However, regex generally is hideously ill-suited for parsing code. This is true for HTML the same way it is true for VB code. You will get wrong matches even with the improved regex. For example here, because of the nested parens:
MsgBox ("The total run time to fix all fields (AREA, TD) is: ...")
You have a backtracking problem here. The first .* in (?<!Sub ).*\(.*\) can match ChangeAreaTD or hangeAreaTD. In the latter case, the previous 4 characters are ub C, which does not match Sub. As the lookbehind is negated, this counts as a match!
Just adding a ^ to the beginning of your regex will not help you, as look-behind is a zero-length matching phrase. ^(?<!MsgBox ) would be looking for a line that followed a line ending in MsgBox. What you need to do instead is ^(?!Sub )(.*\(.*\)). This can be interpreted as "Starting at the beginning of a string, make sure it does not start with Sub.

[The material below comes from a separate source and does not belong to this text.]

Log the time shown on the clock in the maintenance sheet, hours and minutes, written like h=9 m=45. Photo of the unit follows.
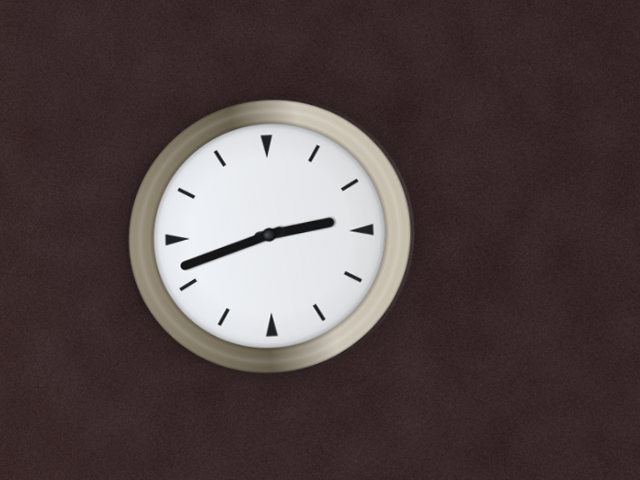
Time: h=2 m=42
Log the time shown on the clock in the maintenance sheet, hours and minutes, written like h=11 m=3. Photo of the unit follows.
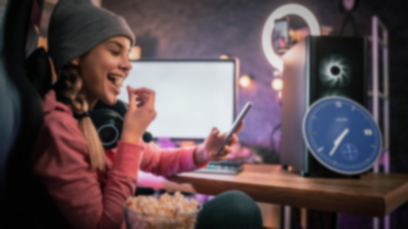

Then, capture everything in the string if it looks like a method call".
A good explanation of how regex engines parse lookaround can be found here.
If your wanting to match just the functions call, not declaration, then the pre bracket match should not match any characters, but more likely any identifier characters followed by spaces. Thus
(?<!Sub )[a-zA-Z][a-zA-Z0-9_]* *\(.*\)
The identifier may need more tokens depending on the language your matching.